Agent-based modelling is gaining recognition as a powerful approach for simulating complex cellular pathways, owing to its ability to reproduce emergent biological behaviours without requiring extensive kinetic parameterisation. In this article, we present a GPU-accelerated agent-based simulator specifically designed to model and analyse signalling pathways involved in cancer progression, and to evaluate therapeutic interventions. Our approach leverages the computing capabilities of FLAME GPU 2, a GPU-accelerated agent-based modelling framework, to efficiently manage simulations involving millions of molecules interacting within a three-dimensional environment. Each molecule is represented as an autonomous agent with defined physical properties, capable of binding, releasing reaction products, migrating between compartments, and interacting based on spatial proximity. An intuitive graphical interface supports model construction, parameter setup, and real-time modification of treatment strategies. As the primary focus of this paper, we validate the simulator on the MAPK/ERK cascade affected by the BRAFV600E mutation, demonstrating that it accurately reproduces dose-response trends observed in clinical data and outperforms both deterministic models and our prior agent-based implementations. A second case study extends the approach to nuclear signalling by reproducing the dynamics of cFos expression and phosphorylation. This demonstrates the simulator's ability to capture compartmentalised regulation, reproducing transient mRNA responses and protein accumulation, including the effect of an unresolved negative transcriptional regulator. Together, these results show that GPU-accelerated ABM can faithfully replicate both drug response and emergent gene expression dynamics, providing a scalable and biologically grounded computational tool for supporting precision oncology.
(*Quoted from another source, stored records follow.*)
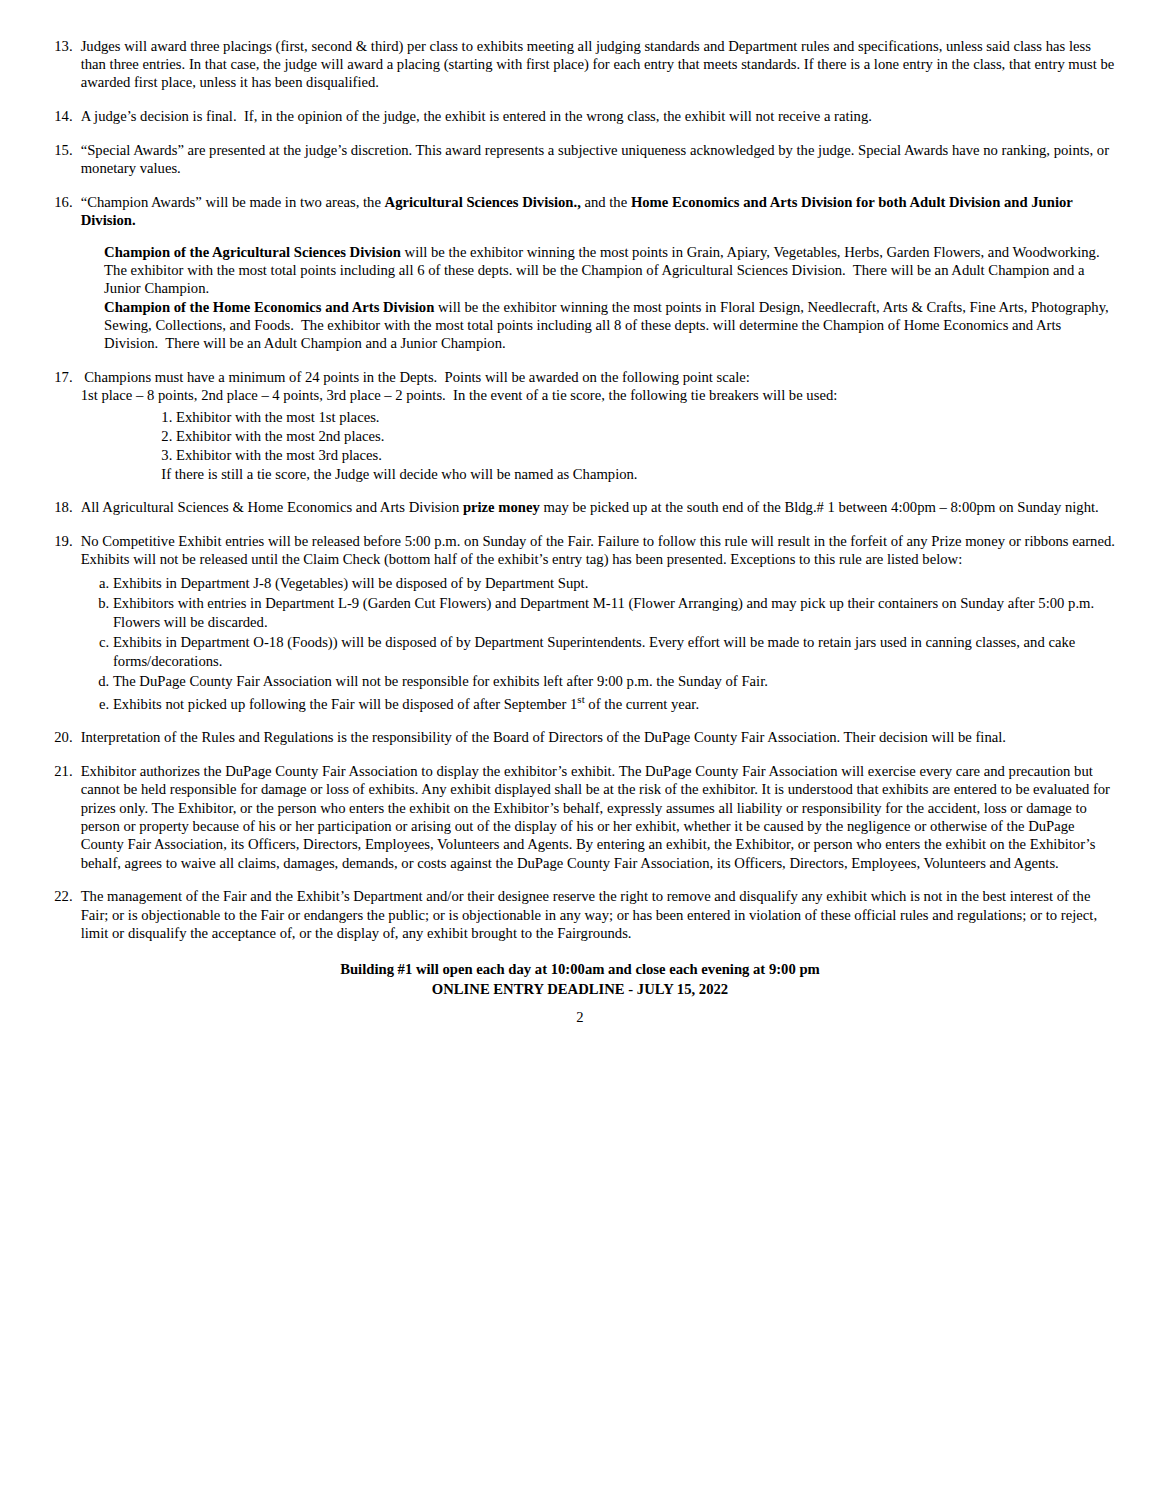Judges will award three placings (first, second & third) per class to exhibits meeting all judging standards and Department rules and specifications, unless said class has less than three entries. In that case, the judge will award a placing (starting with first place) for each entry that meets standards. If there is a lone entry in the class, that entry must be awarded first place, unless it has been disqualified.
A judge’s decision is final. If, in the opinion of the judge, the exhibit is entered in the wrong class, the exhibit will not receive a rating.
“Special Awards” are presented at the judge’s discretion. This award represents a subjective uniqueness acknowledged by the judge. Special Awards have no ranking, points, or monetary values.
“Champion Awards” will be made in two areas, the Agricultural Sciences Division., and the Home Economics and Arts Division for both Adult Division and Junior Division.
Champion of the Agricultural Sciences Division will be the exhibitor winning the most points in Grain, Apiary, Vegetables, Herbs, Garden Flowers, and Woodworking. The exhibitor with the most total points including all 6 of these depts. will be the Champion of Agricultural Sciences Division. There will be an Adult Champion and a Junior Champion.
Champion of the Home Economics and Arts Division will be the exhibitor winning the most points in Floral Design, Needlecraft, Arts & Crafts, Fine Arts, Photography, Sewing, Collections, and Foods. The exhibitor with the most total points including all 8 of these depts. will determine the Champion of Home Economics and Arts Division. There will be an Adult Champion and a Junior Champion.
Champions must have a minimum of 24 points in the Depts. Points will be awarded on the following point scale:
1st place – 8 points, 2nd place – 4 points, 3rd place – 2 points. In the event of a tie score, the following tie breakers will be used:
1. Exhibitor with the most 1st places.
2. Exhibitor with the most 2nd places.
3. Exhibitor with the most 3rd places.
If there is still a tie score, the Judge will decide who will be named as Champion.
All Agricultural Sciences & Home Economics and Arts Division prize money may be picked up at the south end of the Bldg.# 1 between 4:00pm – 8:00pm on Sunday night.
No Competitive Exhibit entries will be released before 5:00 p.m. on Sunday of the Fair. Failure to follow this rule will result in the forfeit of any Prize money or ribbons earned. Exhibits will not be released until the Claim Check (bottom half of the exhibit’s entry tag) has been presented. Exceptions to this rule are listed below:
Exhibits in Department J-8 (Vegetables) will be disposed of by Department Supt.
Exhibitors with entries in Department L-9 (Garden Cut Flowers) and Department M-11 (Flower Arranging) and may pick up their containers on Sunday after 5:00 p.m. Flowers will be discarded.
Exhibits in Department O-18 (Foods)) will be disposed of by Department Superintendents. Every effort will be made to retain jars used in canning classes, and cake forms/decorations.
The DuPage County Fair Association will not be responsible for exhibits left after 9:00 p.m. the Sunday of Fair.
Exhibits not picked up following the Fair will be disposed of after September 1st of the current year.
Interpretation of the Rules and Regulations is the responsibility of the Board of Directors of the DuPage County Fair Association. Their decision will be final.
Exhibitor authorizes the DuPage County Fair Association to display the exhibitor’s exhibit. The DuPage County Fair Association will exercise every care and precaution but cannot be held responsible for damage or loss of exhibits. Any exhibit displayed shall be at the risk of the exhibitor. It is understood that exhibits are entered to be evaluated for prizes only. The Exhibitor, or the person who enters the exhibit on the Exhibitor’s behalf, expressly assumes all liability or responsibility for the accident, loss or damage to person or property because of his or her participation or arising out of the display of his or her exhibit, whether it be caused by the negligence or otherwise of the DuPage County Fair Association, its Officers, Directors, Employees, Volunteers and Agents. By entering an exhibit, the Exhibitor, or person who enters the exhibit on the Exhibitor’s behalf, agrees to waive all claims, damages, demands, or costs against the DuPage County Fair Association, its Officers, Directors, Employees, Volunteers and Agents.
The management of the Fair and the Exhibit’s Department and/or their designee reserve the right to remove and disqualify any exhibit which is not in the best interest of the Fair; or is objectionable to the Fair or endangers the public; or is objectionable in any way; or has been entered in violation of these official rules and regulations; or to reject, limit or disqualify the acceptance of, or the display of, any exhibit brought to the Fairgrounds.
Building #1 will open each day at 10:00am and close each evening at 9:00 pm
ONLINE ENTRY DEADLINE - JULY 15, 2022
2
翻译：基于智能体的建模方法因其能够在不依赖大量动力学参数化的前提下再现涌现性生物行为，正逐渐被公认为模拟复杂细胞信号通路的强大工具。本文提出了一种专为建模和分析癌症进展相关信号通路、评估治疗干预措施而设计的GPU加速智能体模拟器。我们的方法利用FLAME GPU 2（一种GPU加速的智能体建模框架）的计算能力，高效管理涉及数百万个分子在三维环境中相互作用的模拟。每个分子被建模为具有明确物理属性的自主智能体，能够结合、释放反应产物、在区室间迁移，并基于空间邻近性进行交互。直观的图形界面支持模型构建、参数设置以及治疗策略的实时修改。作为本文的核心焦点，我们在受BRAFV600E突变影响的MAPK/ERK级联反应上验证了该模拟器，结果表明它能准确再现临床数据中观察到的剂量-反应趋势，并优于确定性模型及我们之前的智能体实现。第二个案例研究通过再现cFos表达和磷酸化的动力学过程，将该方法扩展至核信号转导领域。这展示了模拟器捕捉区室化调控的能力，能再现瞬时mRNA反应和蛋白质积累，包括未解决的负转录调控因子的影响。综上所述，这些结果表明GPU加速的智能体建模方法能够忠实复现药物响应和涌现性基因表达动力学，为支持精准肿瘤学提供了一种可扩展且具有生物学基础的计算工具。